Metabolic Syndrome
by
Dr. Tom Welch, MD
Patient R.S. is
a 54-year-old female who came in for a routine exam without any particular
complaints. She doesn't smoke, eats the usual western diet and doesn't
really do much in the way of exercise. She does have a family history of
heart problems, however.
On physical
exam, R.S.'s blood pressure was elevated at 135/88, she was 5'2" and 150
pounds with a waist circumference of 36 inches. Her cholesterol was
elevated at 236; LDL or bad cholesterol was 152 and the HDL or good
cholesterol was on the low side at 38. In addition, the triglycerides were
elevated at 232. Her fasting blood sugar level was mildly elevated at 125
- not enough to be considered diabetic at this point but probably referred
to as "pre-diabetic".
This represents the new syndrome of factors that cause coronary artery
disease and hardening of the arteries. It's referred to as the metabolic
syndrome. The metabolic syndrome itself is defined as the following:
1. Abdominal
obesity with a waist size greater than 40 inches in men and greater than
35 inches in women.
2. Elevated
triglycerides greater than 150.
3. Reduced good
cholesterol (HDL); less than 40 in men and less than 50 in women.
4. Elevated
blood pressure greater than 130/85.
5. Elevated
fasting sugar greater than 110 (pre-diabetes).
The consequence
of the metabolic syndrome is that there is often progression to hardening
of the arteries, especially in the cardiac area, as well as progression to
full diabetes.
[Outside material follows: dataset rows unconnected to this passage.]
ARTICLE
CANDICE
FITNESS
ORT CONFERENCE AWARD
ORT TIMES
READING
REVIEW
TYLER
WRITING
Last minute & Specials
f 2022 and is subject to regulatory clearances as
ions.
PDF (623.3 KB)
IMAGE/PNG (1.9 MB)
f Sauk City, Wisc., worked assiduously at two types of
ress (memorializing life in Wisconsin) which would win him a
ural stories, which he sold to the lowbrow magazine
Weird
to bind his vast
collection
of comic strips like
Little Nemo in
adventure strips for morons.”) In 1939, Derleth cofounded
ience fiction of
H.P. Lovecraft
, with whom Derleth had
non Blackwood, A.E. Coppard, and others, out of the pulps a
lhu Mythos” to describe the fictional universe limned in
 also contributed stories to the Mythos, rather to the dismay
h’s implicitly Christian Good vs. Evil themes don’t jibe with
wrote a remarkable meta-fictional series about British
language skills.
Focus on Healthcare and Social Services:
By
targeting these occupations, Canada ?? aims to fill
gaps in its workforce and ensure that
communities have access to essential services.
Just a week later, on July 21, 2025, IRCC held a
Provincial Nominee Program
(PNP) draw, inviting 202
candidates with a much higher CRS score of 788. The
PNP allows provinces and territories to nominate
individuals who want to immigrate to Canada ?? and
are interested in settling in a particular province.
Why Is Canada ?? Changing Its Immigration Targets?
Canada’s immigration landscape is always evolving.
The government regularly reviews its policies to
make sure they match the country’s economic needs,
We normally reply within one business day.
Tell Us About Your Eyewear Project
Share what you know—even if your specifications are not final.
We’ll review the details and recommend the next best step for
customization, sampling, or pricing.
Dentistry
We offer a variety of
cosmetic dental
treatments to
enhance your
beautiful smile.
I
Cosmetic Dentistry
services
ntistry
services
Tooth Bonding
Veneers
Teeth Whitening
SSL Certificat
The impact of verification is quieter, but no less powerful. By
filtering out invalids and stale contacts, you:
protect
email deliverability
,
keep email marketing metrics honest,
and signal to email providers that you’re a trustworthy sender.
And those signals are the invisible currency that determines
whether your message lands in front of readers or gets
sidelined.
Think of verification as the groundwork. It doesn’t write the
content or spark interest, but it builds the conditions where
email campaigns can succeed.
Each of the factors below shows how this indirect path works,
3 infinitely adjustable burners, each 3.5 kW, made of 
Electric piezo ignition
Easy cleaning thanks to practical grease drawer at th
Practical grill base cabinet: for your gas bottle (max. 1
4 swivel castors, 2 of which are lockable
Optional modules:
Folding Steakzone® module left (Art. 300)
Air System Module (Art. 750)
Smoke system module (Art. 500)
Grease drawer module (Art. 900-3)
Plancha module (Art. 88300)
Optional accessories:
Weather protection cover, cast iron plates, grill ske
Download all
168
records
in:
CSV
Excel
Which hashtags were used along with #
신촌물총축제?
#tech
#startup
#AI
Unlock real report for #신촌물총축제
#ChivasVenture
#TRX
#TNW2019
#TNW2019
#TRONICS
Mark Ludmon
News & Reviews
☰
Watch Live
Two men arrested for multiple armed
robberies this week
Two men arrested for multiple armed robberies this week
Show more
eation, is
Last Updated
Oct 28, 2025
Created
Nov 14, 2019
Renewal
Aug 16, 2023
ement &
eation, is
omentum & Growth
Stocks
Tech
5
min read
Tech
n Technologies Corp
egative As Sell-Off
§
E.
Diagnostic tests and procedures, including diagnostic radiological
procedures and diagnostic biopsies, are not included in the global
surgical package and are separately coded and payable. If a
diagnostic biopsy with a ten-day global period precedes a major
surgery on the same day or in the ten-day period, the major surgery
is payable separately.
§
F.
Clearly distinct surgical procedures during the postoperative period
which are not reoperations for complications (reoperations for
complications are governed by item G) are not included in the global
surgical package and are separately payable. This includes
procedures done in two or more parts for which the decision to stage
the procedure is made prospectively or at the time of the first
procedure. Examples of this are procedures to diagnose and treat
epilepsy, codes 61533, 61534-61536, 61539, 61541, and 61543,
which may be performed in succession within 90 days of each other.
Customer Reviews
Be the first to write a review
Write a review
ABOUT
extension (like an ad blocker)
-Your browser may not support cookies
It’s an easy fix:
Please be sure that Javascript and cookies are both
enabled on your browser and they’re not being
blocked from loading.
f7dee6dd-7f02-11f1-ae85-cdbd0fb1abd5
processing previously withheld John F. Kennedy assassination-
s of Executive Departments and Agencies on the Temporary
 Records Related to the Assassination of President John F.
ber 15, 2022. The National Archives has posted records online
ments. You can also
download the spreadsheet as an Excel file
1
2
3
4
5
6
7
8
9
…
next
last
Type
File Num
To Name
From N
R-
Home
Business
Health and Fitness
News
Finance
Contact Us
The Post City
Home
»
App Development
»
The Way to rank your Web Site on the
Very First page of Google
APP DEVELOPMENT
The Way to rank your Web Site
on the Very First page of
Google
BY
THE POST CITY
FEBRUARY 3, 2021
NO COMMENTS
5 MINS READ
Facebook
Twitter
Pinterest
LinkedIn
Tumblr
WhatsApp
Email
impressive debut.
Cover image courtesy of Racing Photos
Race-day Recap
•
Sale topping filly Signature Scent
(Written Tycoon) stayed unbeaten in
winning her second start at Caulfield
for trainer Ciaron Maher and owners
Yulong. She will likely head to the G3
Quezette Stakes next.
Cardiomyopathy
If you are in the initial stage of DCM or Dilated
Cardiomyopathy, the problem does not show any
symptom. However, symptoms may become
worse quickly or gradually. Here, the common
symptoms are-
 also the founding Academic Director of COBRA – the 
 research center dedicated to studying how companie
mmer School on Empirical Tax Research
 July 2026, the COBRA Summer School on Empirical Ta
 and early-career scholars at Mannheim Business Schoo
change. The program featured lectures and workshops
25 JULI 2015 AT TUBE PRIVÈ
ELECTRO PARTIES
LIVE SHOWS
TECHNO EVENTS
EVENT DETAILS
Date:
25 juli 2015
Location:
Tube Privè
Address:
The causes of the metabolic syndrome are many but the most
important are:
1. Obesity.
2. Insulin
resistance.
3. Independent
factors.
Obesity itself
is one of the main causes of insulin resistance and therefore in the
eventual development of diabetes. Some of the independent factors would
include advancing age, physical inactivity and the use of antidepressants,
antihistamines and Cortisone. This is a very prevalent syndrome; up to
40-45% of those in their 60's have this condition, and if you look at the
people around you, you'll see many who fit this category!
By modifying
these factors, however, it is possible to improve the situation. For
abdominal obesity, life style changes, including exercise and diet
therapy, would be the treatment of choice. If the sugar is elevated and
there is insulin resistance, again weight control and exercise are the
easiest solutions, as well as modifying the diet and perhaps reducing
carbohydrate intake. Whether one should add antidiabetic drugs at this
stage of the game in order to prevent the future development of diabetes
is controversial and uncertain. Improving the cholesterol profile is
usually accomplished not only with diet but also with medications called
statins which lower the cholesterol very effectively. Blood pressure
elevation generally requires treatment with antihypertensive drugs.
Unfortunately,
all drugs can have side effects; therefore, a natural approach including
exercise, weight loss and dietary modifications is the safest. However,
it's often difficult to correct all of these abnormalities by natural
means so medications often become necessary. Because the metabolic
syndrome is also associated with some thickening of the blood, there are
some who
would propose that a small amount of aspirin be taken either on a daily
basis or even 3 times per week. It would be generally recommended that
this be only 81 mg which is a baby aspirin. This, however, is still
controversial.
It's important
that doctors screen for this metabolic syndrome as part of a routine
clinical encounter because of the significant augmentation of the risk
associated with hardening of the arteries and type 2 diabetes. Life style
changes and treatment are necessary if the process is to be reversed and
the problems with heart attack and stroke avoided. Fortunately, patient
R.S, was able to reverse this process by losing weight, walking for 30
minutes 4 times a week and starting on a cholesterol-lowering medication.